6.0 Injector Failure

by Rob Gaskell , First Coast Diesel Performance

Injector Failure

One very common condition is latching of the spool valve, or referred to by Ford as "Sticktion" which is an abbreviation for Static Friction. This condition is caused by oil accumulation on the ends of the spool valves, between the valve and control solenoid, there is a drain hole for this area but at low operating temperatures, oil will latch onto the valve as it is commanded to move and slow it's movement, causing a missed or late injection event, poor cold start and poor performance at low engine operating temperatures. As the spool valve and it's bore wear, the amount of oil which can accumulate in this area will increase and exacerbate the issue.

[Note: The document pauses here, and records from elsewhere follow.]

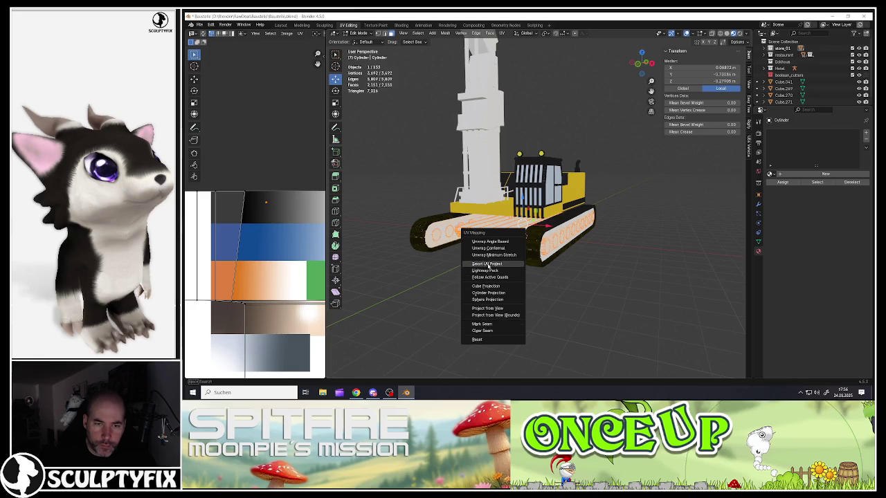
click(488, 264)
click(470, 326)
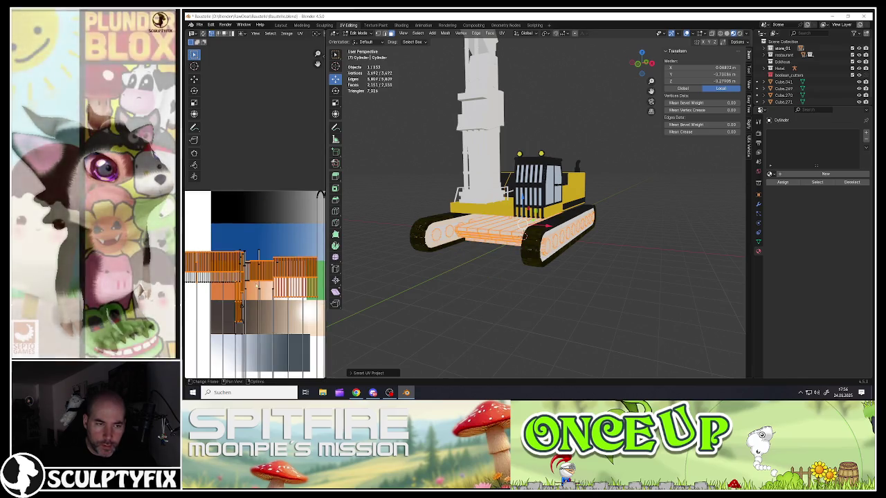
scroll(248, 297, down, 4)
scroll(248, 296, down, 3)
scroll(248, 296, up, 4)
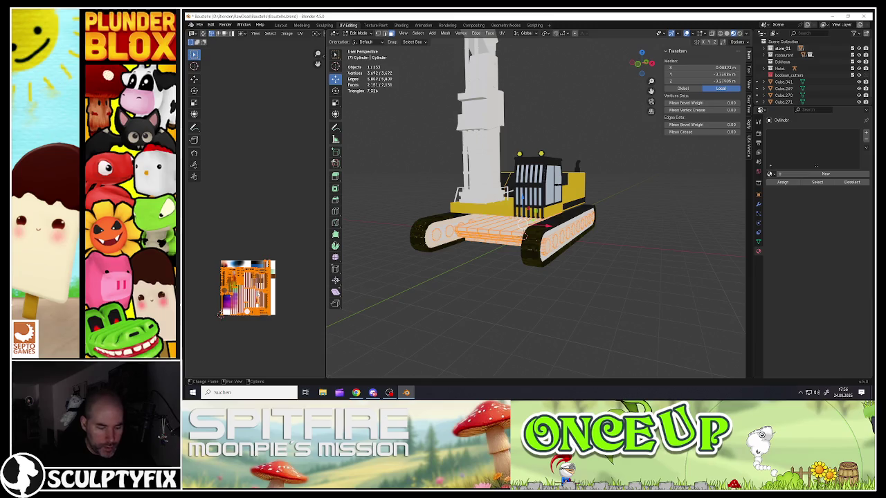
key(u)
click(253, 295)
click(250, 355)
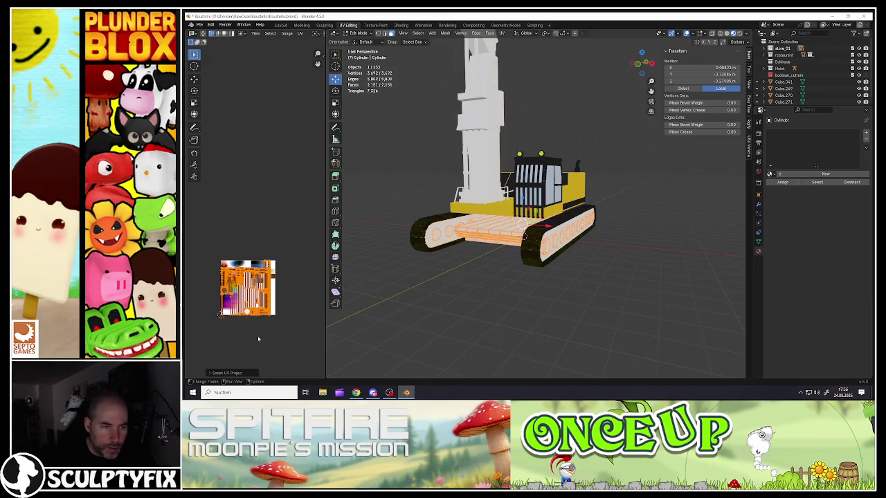
- Shrink the undercarriage UV islands and place them on the palette's black area
key(s)
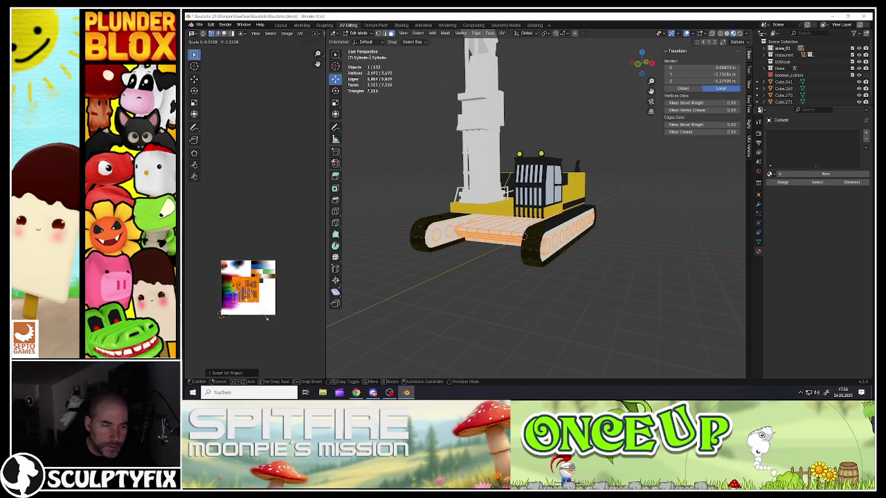
click(270, 327)
key(s)
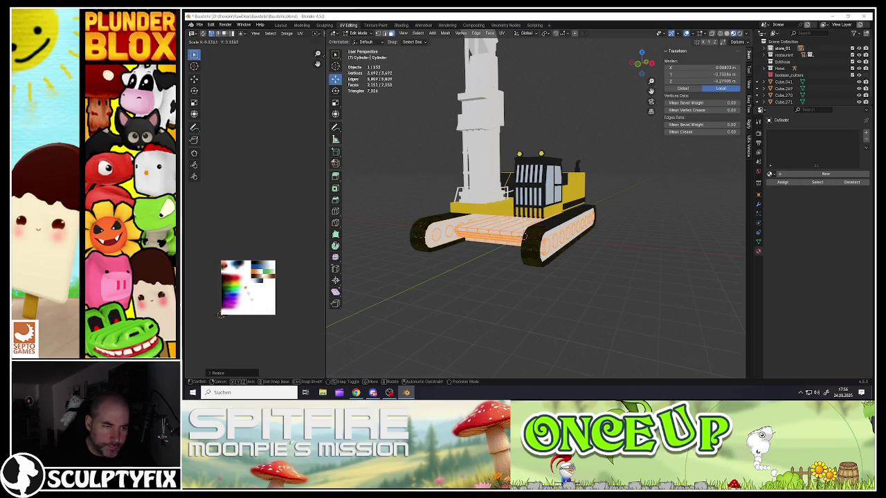
key(g)
click(221, 315)
scroll(235, 297, up, 3)
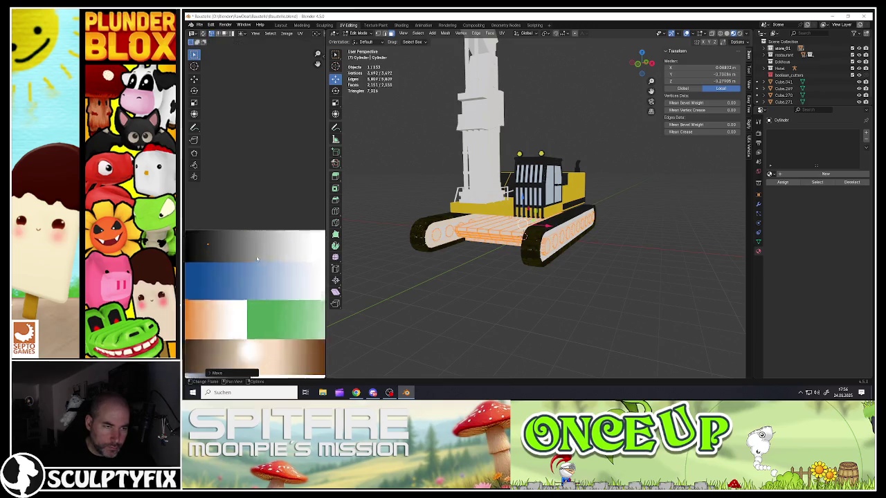
scroll(256, 257, up, 2)
middle_drag(256, 263, 251, 301)
key(g)
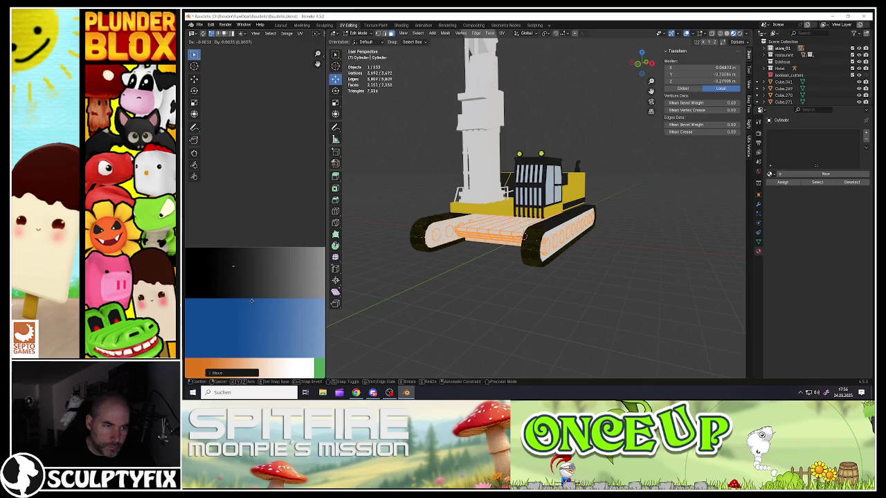
click(247, 295)
key(Tab)
scroll(510, 233, up, 5)
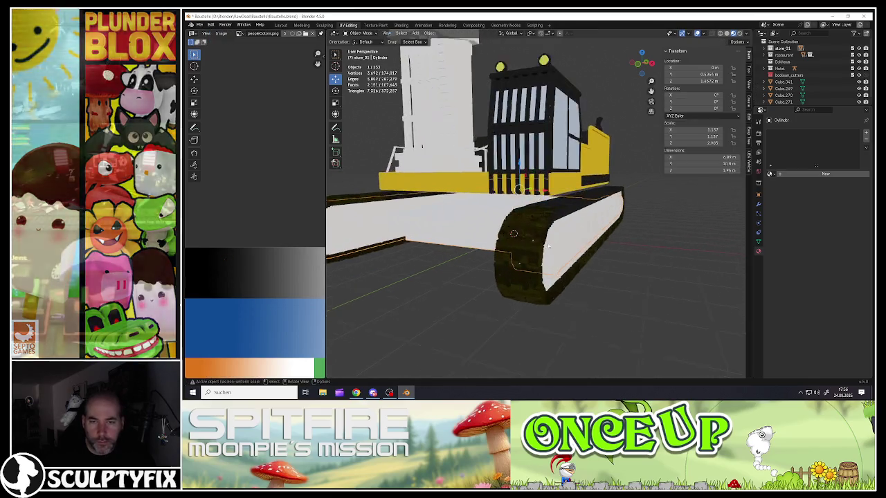
- Assign the existing peopleColors.png-textured Material to the joined undercarriage
click(770, 173)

A certain amount of wear as injectors age is normal. Extended service intervals and coolant contamination of the engine oil will both cause more rapid wear. Coolant from failed EGR coolers has been proven to wipe out an entire set of injectors rapidly, not to mention the wear and damage it will cause to other components which require engine oil lubrication. Ford sought a fix due to the high number of injector warranty replacements. The first attempt was to cycle the injector spool valves for a short period after engine shut down. The purpose was to purge any excess oil from this area, but this was found to be ineffective due to oil accumulation from leakage after a cold start up. The next attempt was a developement of the inductive heating flash. this software applies a current to the close coil which creates a rapid heating of the coil and surrounding components which allows oil to drain away much faster, eliminating spool valve latching. Inductive heating solves nearly every case of cold start performance issues, and extends the service life of an injector. Injector harness issues have been quite common. Chafing of the harness and eventual breakage of wires can cause drivability issues such as misfire and can set circuit DTC's in the PCM memory.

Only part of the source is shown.